In the world of letters, budget writing is an art form unto itself. Think of it as Abstract Expressionism: Everyone pretends to know what the budget shows, but it's open to interpretation. Let's be honest. When trying to understand James Joyce, who hasn't taken a quick peek at their Cliff's Notes? And so it goes with the stream of consciousness known as the annual budget message. Here's a quick cheat sheet to help you interpret local government's version of fuzzy math.
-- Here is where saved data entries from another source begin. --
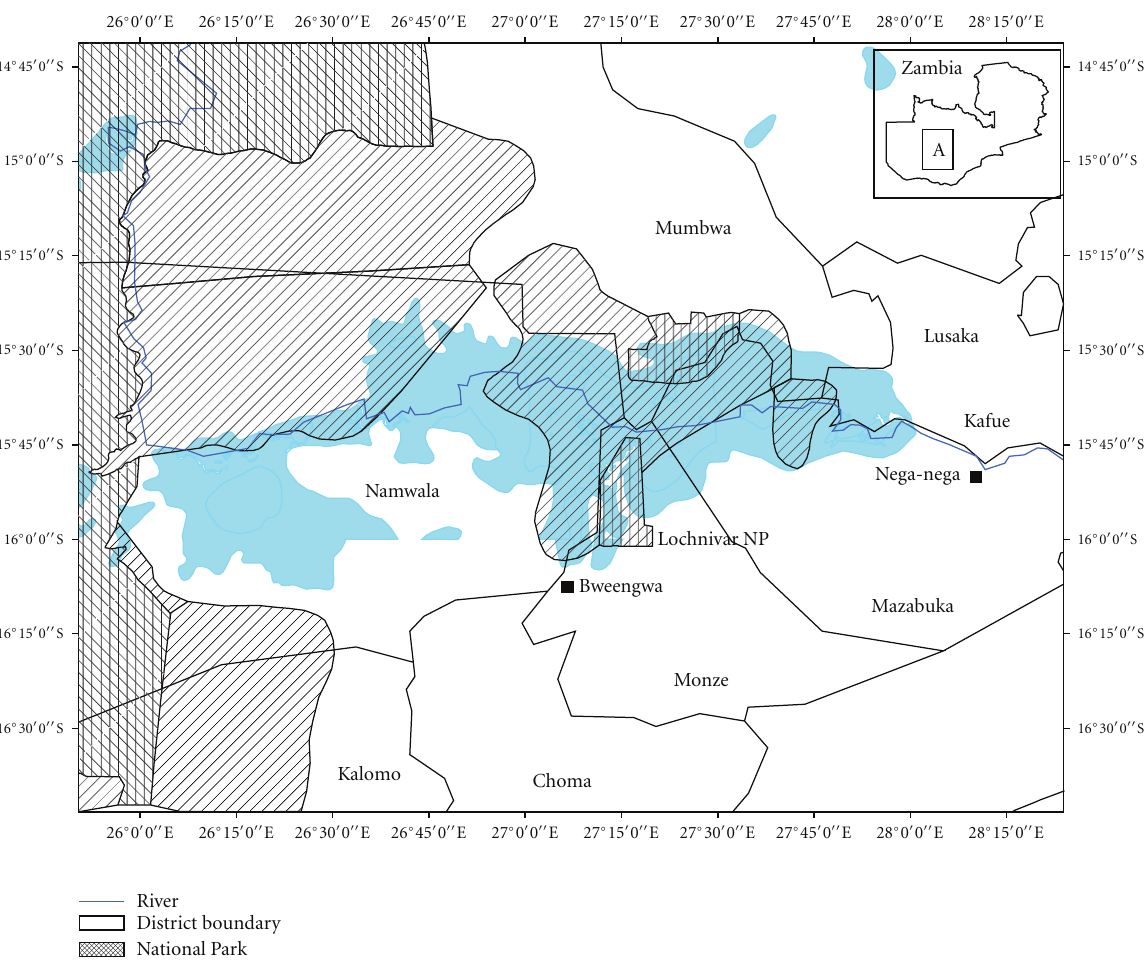
Figure 1: Map of the Kafue basin, insert Map of Zambia showing the location of the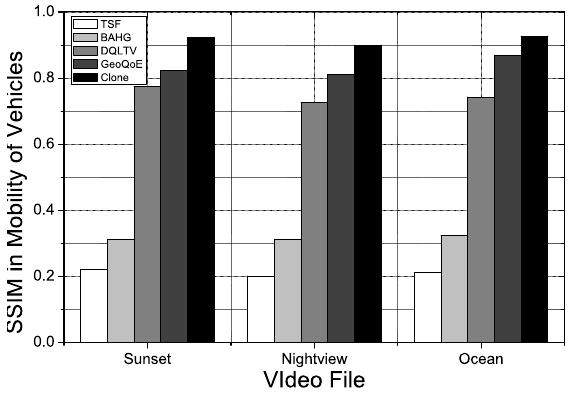
Figure 17. SSIM for each video file in a mobility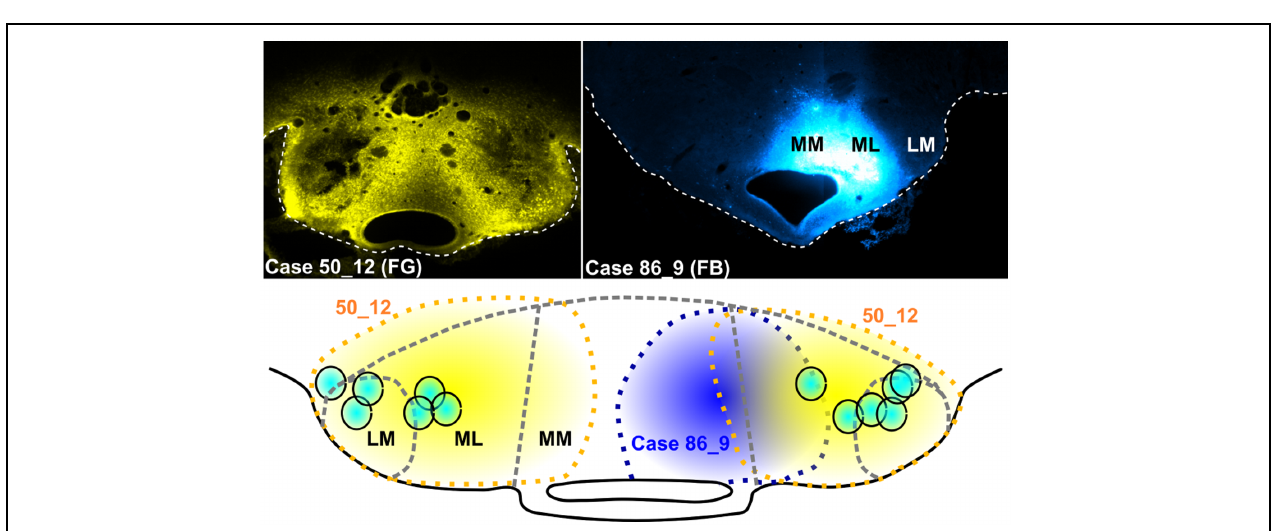
FIGURE 4 | Mammillary body injection sites: Photomicrographs of two representative cases, one with bilateral Fluorogold (FG) injections (upper left; case 50_12) and the other, a unilateral injection of Fast Blue (FB) localized to the right medial mammillary body nucleus (upper right;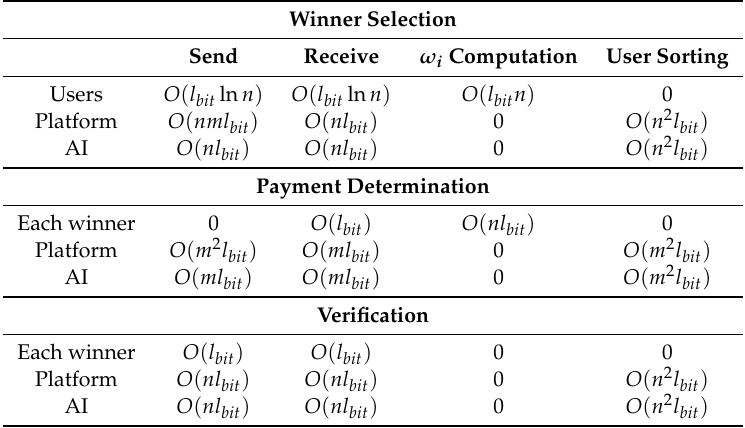
Table 4. Communication overhead of PVI-S.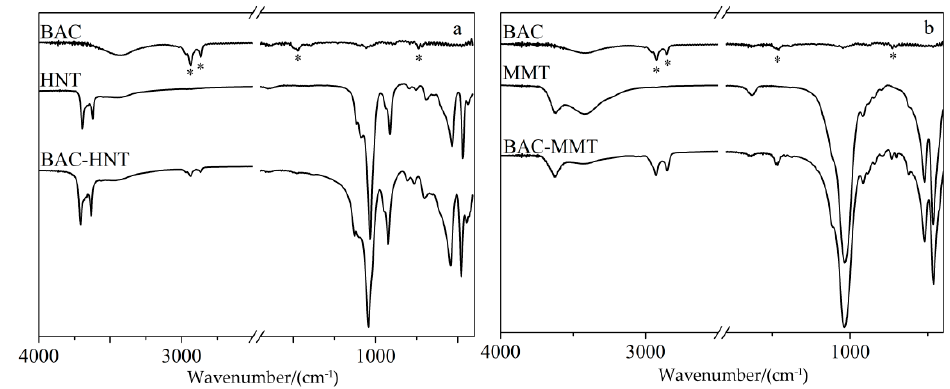
Figure 4. The FT-IR spectra of HNT ( a ) and MMT ( b ) loaded BAC before and after. Table 1. Wavenumbers and assignments of the FT-IR vibration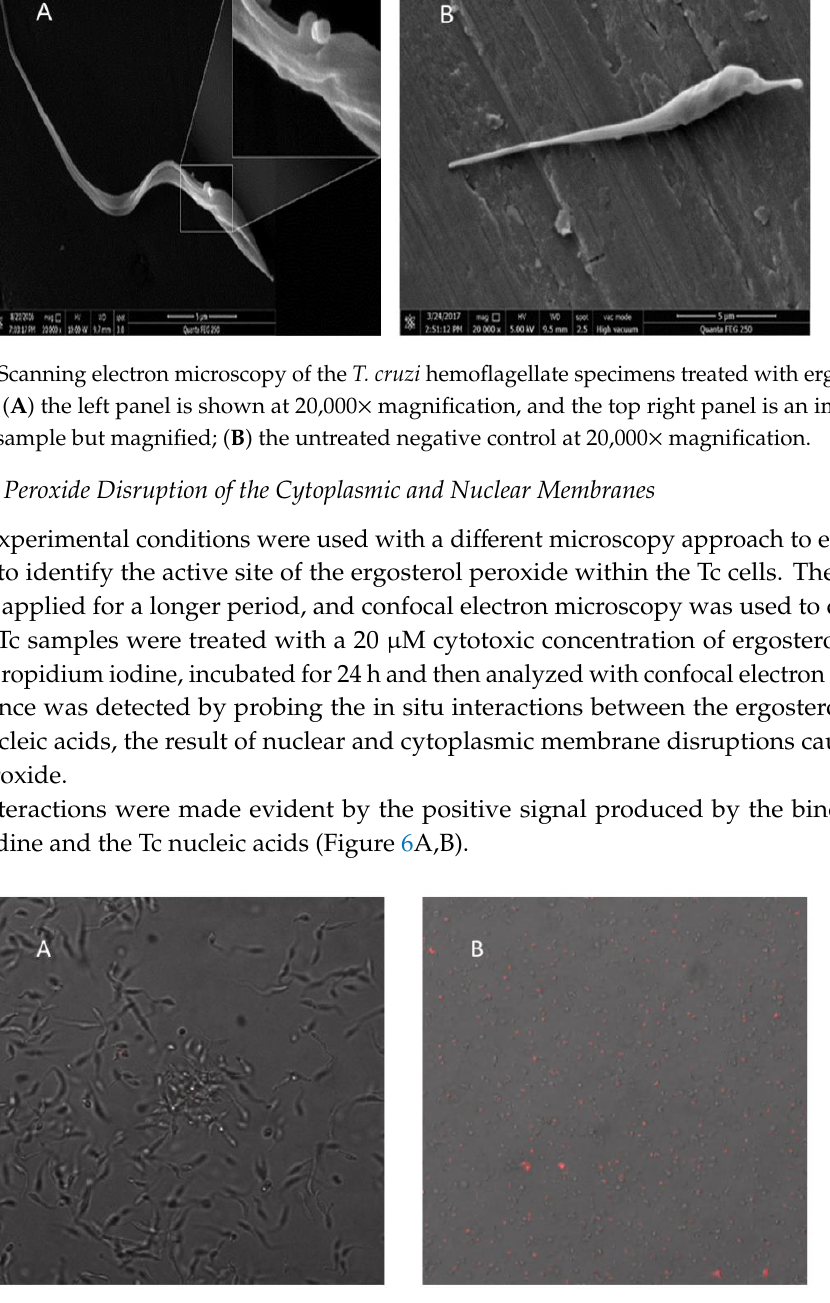
Figure 7. Transmission electronic microscopy images of a T. cruzi sample treated with 20 µM of ergosterol peroxide for 24 h. ( A ) treated sample, left panoramic, right amplification; ( B ) higher with arrows showing pores; ( C ) untreated sample showing (n) nucleus (m) membrane (k) kinetoplast.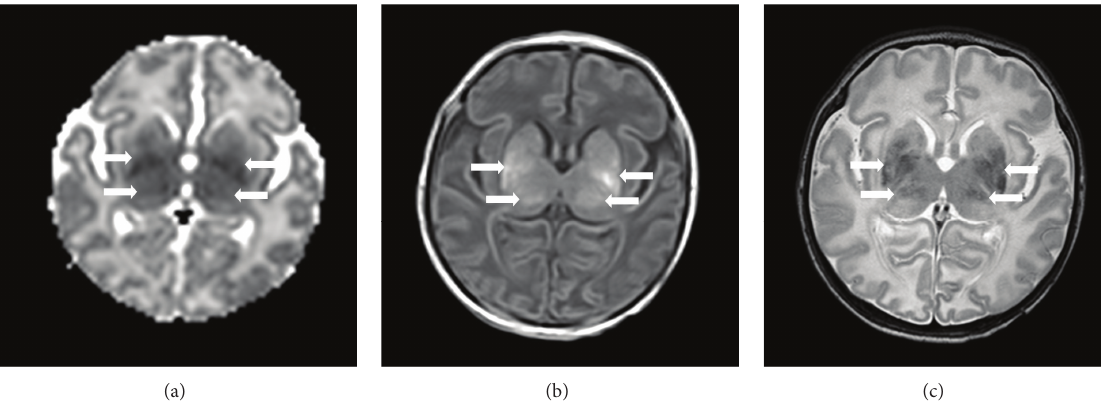
Figure 2: Brain MRIs of a term asphyxiated newborn treated with hypothermia, performed on day 2 of life (a) and on day 9 of life (b-c). (a) The apparent diffusion coefficient map on day 2 of life for this patient shows a restricted diffusion involving the thalami and lentiform nuclei (arrows). (b and c) The T1-weighted imaging (b) and T2-weighted imaging (c) confirm the injury within the thalami and lentiform nuclei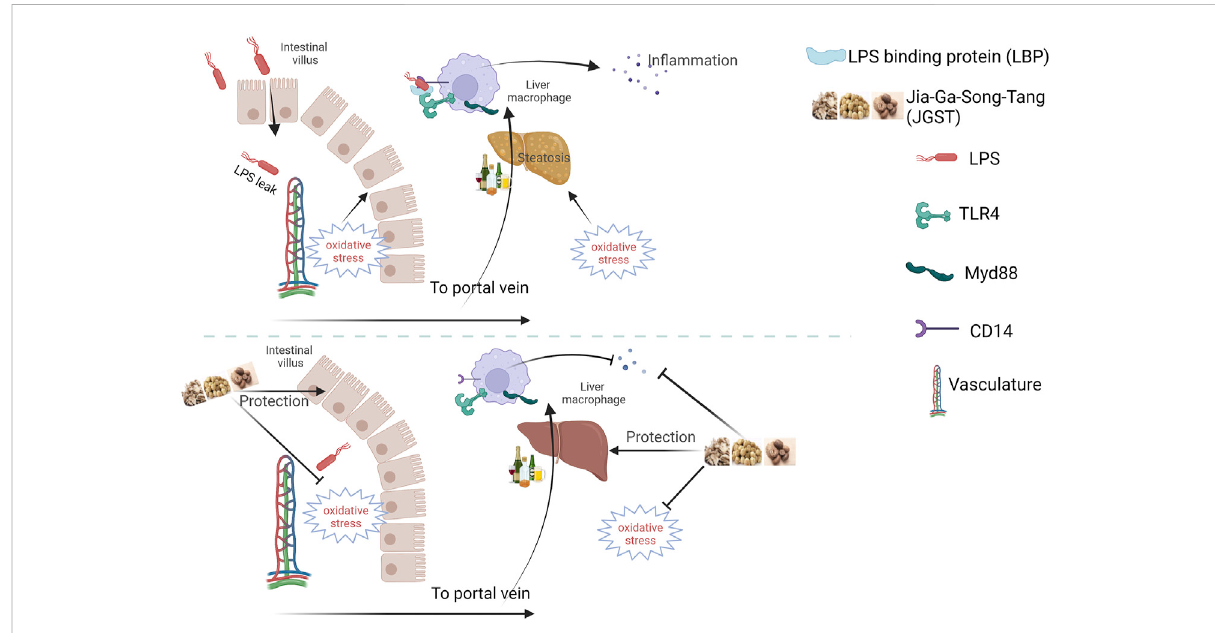
FIGURE 9 Schematic diagram of Jia-Ga-Song-Tang protection against alcoholic liver and intestinal damage. It was created in the website www.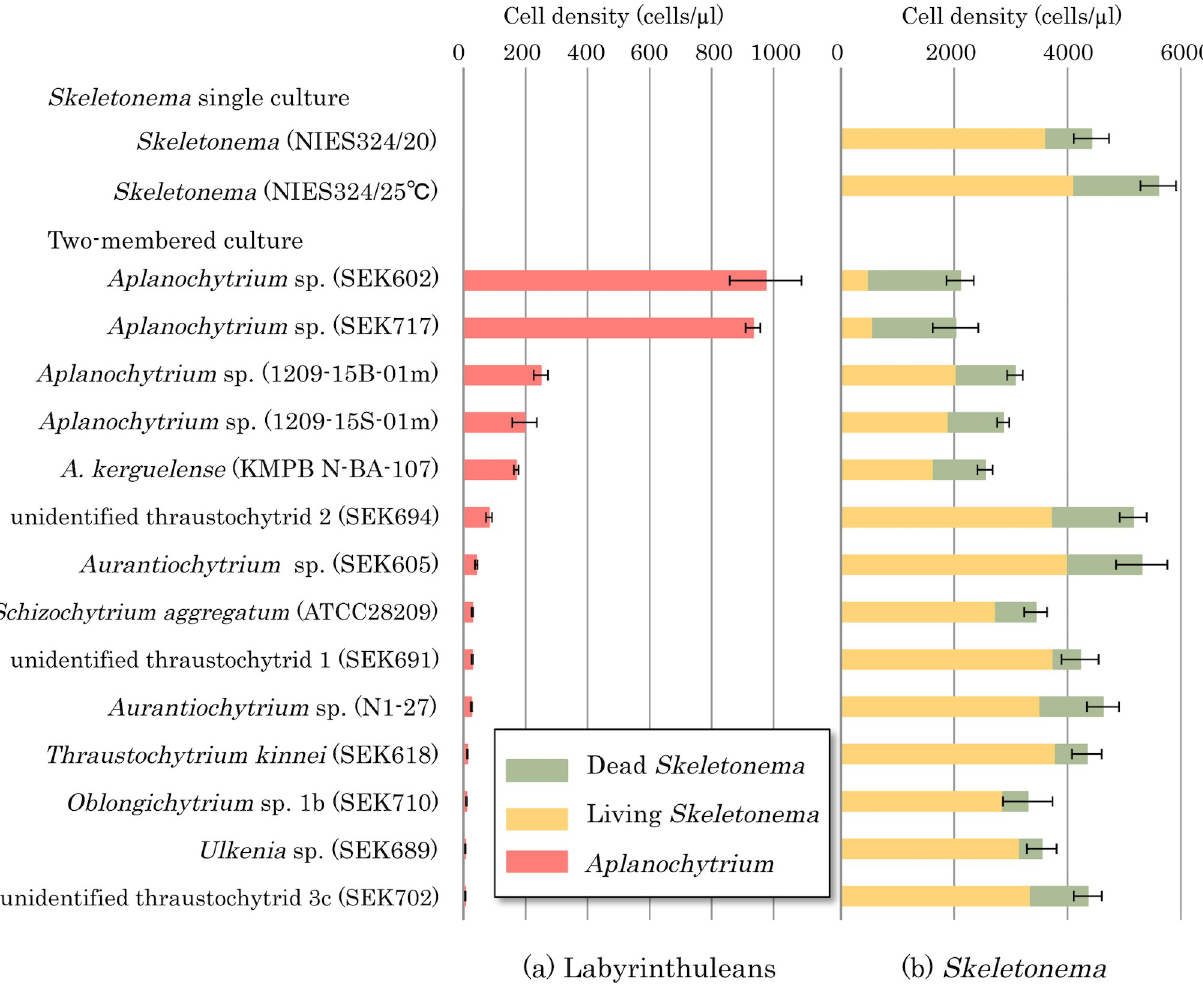
Fig 6. Numbers of labyrinthulean cells and Skeletonema living/dead cells in two-membered culture. (a) Cell numbers of labyrinthulean strains. (b) Numbers of living (yellow) and dead (green) Skeletonema cells.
• A budget is always balanced. Every hard-earned taxpayer penny is assigned its rightful place on the spending side of the ledger, and it all comes out perfectly. No matter that the budget has no basis in reality. Never mind that within the next year, the fickle forces of the economy will cause revenues to jump and dip, and spending to rise and fall, prompting our leaders to cut a program or leave a few jobs unfilled. At this very special moment, the planets are aligned, and all budgets come out even.

• There are never new taxes, especially property taxes. We'll get budget enhancements, user fees and alternative revenue sources, but never any actual taxes. In his recent address to the Chicago City Council, Mayor Richard M. Daley assured aldermen that "we can keep our city moving forward and protect taxpayers, without asking them to pay any new or higher taxes or fees."

As I've mentioned before, that's because last year the mayor raised property taxes to the hilt — for the next four years. So, while it's technically true that the 2001 city budget doesn't contain new property tax increases, Chicago's actual property taxes will still rise. That's classic budget craft.

But if officials must raise taxes, they make sure to point out how trivial they are. In this year's budget message, Cook County Board President John H. Stroger Jr. asked county commissioners to "broaden our revenue base with a nominal parking tax of up to $1." This "non-real-estate alternative revenue source" will bring in a mere $19 million next year, Stroger said.

• Government is smaller, but no workers lose their jobs. Instead, officials eliminate positions through "good management," "increased efficiencies" and better technology. Governments no longer downsize; they "right-size."

And those who are still working had better read the fine print. "Next year," Stroger announced, "our employees will start making contributions to their health care costs, and that will help. But we will need to take a long, hard look at salaries and benefits."

• Officials blame the other guy whenever possible. Politicians like to say their budgets would be in even better shape if not for the financial burdens imposed by (fill in another level of government). Cities and counties love to blame the states; states love to blame the feds. The highest term of art here is "unfunded mandates," which means "they make us do stuff for people and don't give us enough money to pay for it."

If you still can't figure out your local budget, turn to the summary page at the front of each budget document. Cook County's Vision 2001, for example, offers this by way of explanation: "The budget is prepared on an encumbrance accounting basis in which the current year's encumbrances are treated as expenditures in the current period on the budgetary operating statements."

Who says bureaucrats can't write?

James Ylisela Jr. teaches urban reporting at Northwestern University's Medill School of Journalism. He's also consulting editor of The Chicago Reporter.